Intel on Tuesday released a total of 46 new security advisories to inform customers about 80 vulnerabilities affecting the company’s firmware and software.
The most serious of the flaws, based on their CVSS score, are 18 high-severity issues allowing privilege escalation or, in a few cases, denial-of-service (DoS) attacks.
The vulnerabilities impact processor BIOS, chipset firmware, NUC BIOS, Unison, Manageability Commander, NUC Kit and Mini PC BIOS, Driver and Support Assistant (DSA), AI Hackathon, PROSet/Wireless Wi-Fi and Killer WiFi, NUC Pro Software Suite, Easy Streaming Wizard, Virtual RAID on CPU (VROC), SGX and TDX for some Xeon Processors, and Unite products.

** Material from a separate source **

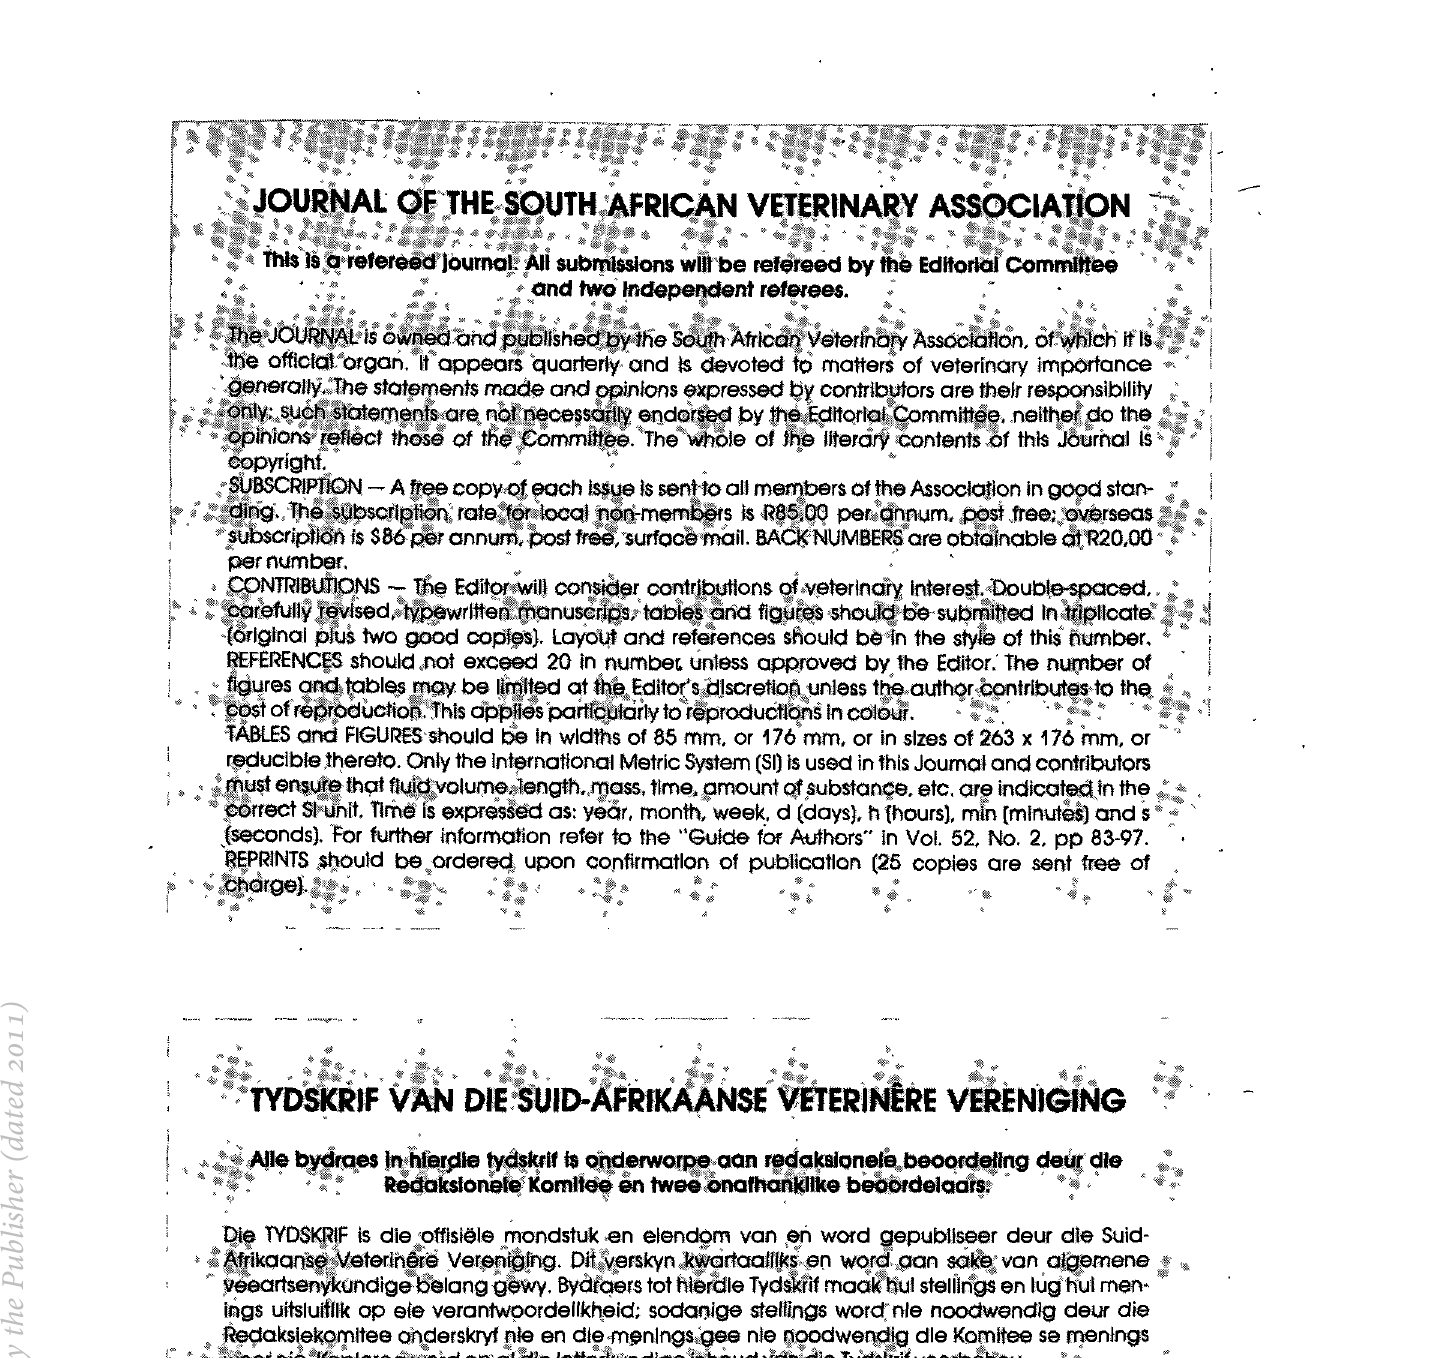
Vereniging gestuur .. Die Intekengeld vir plooslike persone wat nie)ede is nle. beloop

Medium-severity vulnerabilities have been addressed in processors, RealSense SDKs and ID software, ITS, Unite Android app, NUC BIOS firmware, PSR SDK, SDP tool, Server Board BMC video drivers, Unison, oneAPI, Hyperscan Library, DTT, Support Android app, Agilex (Quartus Prime Pro Edition for Linux), ISPC, and Advanced Link Analyzer Standard Edition.
Bugs with a ‘medium severity’ rating have also been resolved in VCUST Tool, Distribution of OpenVINO Toolkit, Optimization for TensorFlow, Ethernet controllers and adapters, System Firmware Update Utility for Server Boards and Server System, NUC ITE Tech, Arc graphics cards, SSD Tools, PCSD, Ethernet Controller RDMA driver for Linux, and RST products.
These mostly allow a local attacker to escalate privileges, and some can lead to information disclosure or DoS attacks.
A vast majority of the flaws disclosed on Tuesday have received patches, but some of the impacted products have been discontinued.
Intel has also published an advisory for the Downfall vulnerability disclosed on Tuesday by Google researchers.